WHAT IS EXPECTED => Update the material so that every "Conferma" becomes "Accetta", and leave everything else unchanged.

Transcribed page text
=-=-=-=-=

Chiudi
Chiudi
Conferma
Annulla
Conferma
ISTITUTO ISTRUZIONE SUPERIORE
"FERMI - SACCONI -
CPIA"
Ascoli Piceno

=-=-=-=-=

TASK ANSWER =>
Chiudi
Chiudi
Accetta
Annulla
Accetta
ISTITUTO ISTRUZIONE SUPERIORE
"FERMI - SACCONI -
CPIA"
Ascoli Piceno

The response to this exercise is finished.